Pregnancy in the body is a traumatic event especially if the body is aging. According to medical experts, there are certain problems more apt to occur when childbearing is delayed. Achieving pregnancy may be more difficult for many reasons.
Due to aging, which can affect a woman’s eggs, pregnancy after 35 carries a higher risk of having a baby with genetic abnormalities.
The biggest obstacle for women age 35 or older may be getting pregnant in the first place. Fertility rates begin to decline gradually at age 30, more so at 35, and markedly at age 40. Even with fertility treatments such as in vitro fertilization, women have more difficulty getting pregnant as they age.
Women also have more trouble staying pregnant as they get older: The rates of miscarriage and ectopic pregnancy go up substantially with age.
Even after you get pregnant, age continues to have an effect. The older you are when you get pregnant, the more likely you are to have a chronic disease, such as high blood pressure or diabetes that may be undiagnosed and can affect your pregnancy.

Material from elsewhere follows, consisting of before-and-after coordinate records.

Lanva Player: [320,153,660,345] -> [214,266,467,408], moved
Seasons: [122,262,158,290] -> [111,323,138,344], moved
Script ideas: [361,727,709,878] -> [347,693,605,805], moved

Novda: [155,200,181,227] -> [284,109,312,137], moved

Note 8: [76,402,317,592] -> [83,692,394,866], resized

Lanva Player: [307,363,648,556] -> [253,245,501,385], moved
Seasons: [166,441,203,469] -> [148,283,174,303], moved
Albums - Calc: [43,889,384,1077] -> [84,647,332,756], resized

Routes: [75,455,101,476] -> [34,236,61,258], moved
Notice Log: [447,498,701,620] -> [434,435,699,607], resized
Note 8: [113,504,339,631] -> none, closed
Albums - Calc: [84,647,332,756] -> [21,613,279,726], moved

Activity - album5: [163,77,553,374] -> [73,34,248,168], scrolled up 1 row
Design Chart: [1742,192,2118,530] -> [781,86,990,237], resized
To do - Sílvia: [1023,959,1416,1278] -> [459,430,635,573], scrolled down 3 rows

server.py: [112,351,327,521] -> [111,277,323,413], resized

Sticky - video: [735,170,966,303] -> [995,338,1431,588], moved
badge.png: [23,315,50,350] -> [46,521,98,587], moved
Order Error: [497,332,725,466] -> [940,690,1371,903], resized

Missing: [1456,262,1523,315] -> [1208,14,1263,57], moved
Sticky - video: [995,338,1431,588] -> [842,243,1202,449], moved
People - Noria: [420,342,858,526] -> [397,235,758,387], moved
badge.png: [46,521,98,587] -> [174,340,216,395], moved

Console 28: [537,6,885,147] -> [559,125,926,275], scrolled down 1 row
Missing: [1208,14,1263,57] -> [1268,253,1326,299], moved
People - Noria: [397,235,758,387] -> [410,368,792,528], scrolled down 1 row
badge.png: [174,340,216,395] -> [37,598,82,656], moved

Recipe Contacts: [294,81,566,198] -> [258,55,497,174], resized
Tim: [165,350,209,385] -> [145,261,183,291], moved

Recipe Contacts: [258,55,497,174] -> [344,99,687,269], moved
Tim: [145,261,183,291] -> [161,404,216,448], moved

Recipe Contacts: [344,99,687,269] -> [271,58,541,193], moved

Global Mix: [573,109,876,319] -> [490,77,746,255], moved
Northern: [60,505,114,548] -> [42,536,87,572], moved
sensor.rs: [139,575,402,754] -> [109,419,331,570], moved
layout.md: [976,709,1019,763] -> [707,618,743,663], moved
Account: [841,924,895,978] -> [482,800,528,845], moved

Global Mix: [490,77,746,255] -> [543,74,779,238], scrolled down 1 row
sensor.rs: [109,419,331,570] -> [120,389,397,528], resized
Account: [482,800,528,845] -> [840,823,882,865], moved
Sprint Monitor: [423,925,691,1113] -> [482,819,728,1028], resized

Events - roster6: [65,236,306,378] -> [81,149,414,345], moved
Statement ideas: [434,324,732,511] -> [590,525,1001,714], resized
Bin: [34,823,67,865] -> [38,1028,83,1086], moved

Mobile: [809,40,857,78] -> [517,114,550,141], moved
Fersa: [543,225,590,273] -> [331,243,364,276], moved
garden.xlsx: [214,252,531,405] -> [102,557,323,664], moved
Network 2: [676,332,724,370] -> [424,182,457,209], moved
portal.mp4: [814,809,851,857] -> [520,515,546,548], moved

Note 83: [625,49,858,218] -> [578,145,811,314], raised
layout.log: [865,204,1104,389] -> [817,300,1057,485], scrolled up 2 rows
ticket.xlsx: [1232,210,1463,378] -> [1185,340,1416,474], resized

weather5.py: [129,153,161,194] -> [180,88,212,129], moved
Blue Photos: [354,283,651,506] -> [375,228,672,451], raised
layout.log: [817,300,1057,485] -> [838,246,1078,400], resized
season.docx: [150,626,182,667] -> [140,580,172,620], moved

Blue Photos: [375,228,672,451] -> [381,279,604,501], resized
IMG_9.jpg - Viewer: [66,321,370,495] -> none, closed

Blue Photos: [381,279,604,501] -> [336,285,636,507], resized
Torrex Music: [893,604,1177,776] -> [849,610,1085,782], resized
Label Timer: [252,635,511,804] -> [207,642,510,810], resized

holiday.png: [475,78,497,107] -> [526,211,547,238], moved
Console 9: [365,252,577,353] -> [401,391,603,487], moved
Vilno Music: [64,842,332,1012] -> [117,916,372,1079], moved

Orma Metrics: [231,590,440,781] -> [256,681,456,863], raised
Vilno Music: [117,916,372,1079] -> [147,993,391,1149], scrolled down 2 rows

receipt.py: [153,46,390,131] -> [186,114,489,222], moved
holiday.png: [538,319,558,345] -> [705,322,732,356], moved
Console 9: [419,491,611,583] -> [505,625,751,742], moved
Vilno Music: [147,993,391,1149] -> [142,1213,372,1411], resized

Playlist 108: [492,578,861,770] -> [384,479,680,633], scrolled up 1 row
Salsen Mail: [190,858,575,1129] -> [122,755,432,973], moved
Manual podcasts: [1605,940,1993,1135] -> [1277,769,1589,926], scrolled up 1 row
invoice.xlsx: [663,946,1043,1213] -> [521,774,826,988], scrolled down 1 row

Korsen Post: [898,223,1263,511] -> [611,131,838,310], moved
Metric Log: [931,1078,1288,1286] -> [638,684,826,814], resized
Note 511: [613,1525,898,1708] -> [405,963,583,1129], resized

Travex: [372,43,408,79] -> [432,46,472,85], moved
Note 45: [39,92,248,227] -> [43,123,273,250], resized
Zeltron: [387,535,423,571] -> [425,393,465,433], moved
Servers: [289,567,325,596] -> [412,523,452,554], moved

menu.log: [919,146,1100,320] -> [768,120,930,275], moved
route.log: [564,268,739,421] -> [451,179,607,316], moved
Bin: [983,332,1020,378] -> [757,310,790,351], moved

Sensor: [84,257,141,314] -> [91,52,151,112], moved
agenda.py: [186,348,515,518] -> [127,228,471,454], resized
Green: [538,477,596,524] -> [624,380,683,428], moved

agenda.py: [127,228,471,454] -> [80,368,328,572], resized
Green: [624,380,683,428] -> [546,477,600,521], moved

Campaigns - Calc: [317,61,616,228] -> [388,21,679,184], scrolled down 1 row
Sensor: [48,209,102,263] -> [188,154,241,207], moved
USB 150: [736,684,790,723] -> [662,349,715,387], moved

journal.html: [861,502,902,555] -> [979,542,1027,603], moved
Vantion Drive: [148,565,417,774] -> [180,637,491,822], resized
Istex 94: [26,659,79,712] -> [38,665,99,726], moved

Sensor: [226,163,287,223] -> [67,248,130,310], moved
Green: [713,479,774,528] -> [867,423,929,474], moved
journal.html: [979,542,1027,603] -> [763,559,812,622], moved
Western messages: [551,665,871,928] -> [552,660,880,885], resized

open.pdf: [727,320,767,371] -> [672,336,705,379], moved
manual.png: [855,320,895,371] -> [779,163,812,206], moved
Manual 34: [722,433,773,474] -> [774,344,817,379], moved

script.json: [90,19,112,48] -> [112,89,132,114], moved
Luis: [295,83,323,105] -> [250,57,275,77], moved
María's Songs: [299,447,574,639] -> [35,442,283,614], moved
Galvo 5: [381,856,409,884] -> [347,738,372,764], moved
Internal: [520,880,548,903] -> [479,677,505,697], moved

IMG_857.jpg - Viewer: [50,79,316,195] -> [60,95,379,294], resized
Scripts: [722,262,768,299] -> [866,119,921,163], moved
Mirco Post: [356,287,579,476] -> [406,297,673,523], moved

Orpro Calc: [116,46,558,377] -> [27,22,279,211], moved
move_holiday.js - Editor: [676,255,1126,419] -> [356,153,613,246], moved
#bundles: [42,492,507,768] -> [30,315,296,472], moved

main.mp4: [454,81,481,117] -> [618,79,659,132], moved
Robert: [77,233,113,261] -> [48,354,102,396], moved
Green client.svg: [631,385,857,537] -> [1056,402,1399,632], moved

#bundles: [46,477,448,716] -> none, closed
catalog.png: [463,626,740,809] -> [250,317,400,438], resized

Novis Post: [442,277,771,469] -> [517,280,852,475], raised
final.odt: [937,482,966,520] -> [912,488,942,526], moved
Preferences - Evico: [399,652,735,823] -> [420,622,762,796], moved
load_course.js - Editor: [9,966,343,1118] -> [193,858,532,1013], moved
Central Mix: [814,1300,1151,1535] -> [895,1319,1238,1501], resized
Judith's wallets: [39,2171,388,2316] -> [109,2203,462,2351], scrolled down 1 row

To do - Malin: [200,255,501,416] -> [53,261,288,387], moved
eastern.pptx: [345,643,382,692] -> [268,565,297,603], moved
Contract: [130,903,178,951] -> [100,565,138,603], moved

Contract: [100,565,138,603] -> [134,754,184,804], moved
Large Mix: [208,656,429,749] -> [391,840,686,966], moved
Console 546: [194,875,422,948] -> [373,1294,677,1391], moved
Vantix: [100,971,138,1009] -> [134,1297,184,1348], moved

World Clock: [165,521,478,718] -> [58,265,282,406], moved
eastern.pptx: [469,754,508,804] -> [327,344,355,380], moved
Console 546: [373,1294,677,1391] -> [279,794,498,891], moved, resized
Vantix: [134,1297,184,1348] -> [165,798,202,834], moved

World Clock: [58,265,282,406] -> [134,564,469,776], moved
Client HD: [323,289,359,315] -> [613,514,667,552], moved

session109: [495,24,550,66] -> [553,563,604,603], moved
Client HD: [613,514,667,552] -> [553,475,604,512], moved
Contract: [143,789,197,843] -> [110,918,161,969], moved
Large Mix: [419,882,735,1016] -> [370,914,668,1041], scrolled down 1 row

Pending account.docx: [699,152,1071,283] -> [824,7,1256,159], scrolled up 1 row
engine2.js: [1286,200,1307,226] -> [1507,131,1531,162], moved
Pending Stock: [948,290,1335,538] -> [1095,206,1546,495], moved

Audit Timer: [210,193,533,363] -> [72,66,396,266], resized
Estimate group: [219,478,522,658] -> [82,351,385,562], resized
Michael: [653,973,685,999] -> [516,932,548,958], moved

First-time pregnancy after age 35 may have normal pregnancies, but research indicates that these women are at increased risk of having a cesarean delivery, when the newborn is delivered through a surgical incision in the mother’s abdomen, delivery complications, including excessive bleeding during labour, prolonged labour (lasting more than 20 hours), labour that does not advance and an infant with a genetic disorder, such as Down syndrome,
Studies have also shown that high blood pressure, diabetes and problems with the placenta are a few conditions that are more likely to develop in older women during pregnancy.
During this period, medical experts advised that regular prenatal care is essential so that such conditions can be detected early, monitored and treated if necessary.
Older women are also more likely to enter a pregnancy with a pre-existing medical condition or may be on medications that could pose a problem for the pregnancy or the fetus. To ensure a good outcome for both mother and baby, discuss any medical problems you have with an obstetrician before becoming pregnant.
However, becoming, pregnant and having a baby is a huge adjustment for all first-time parents, but this especially seems to take older women by surprise.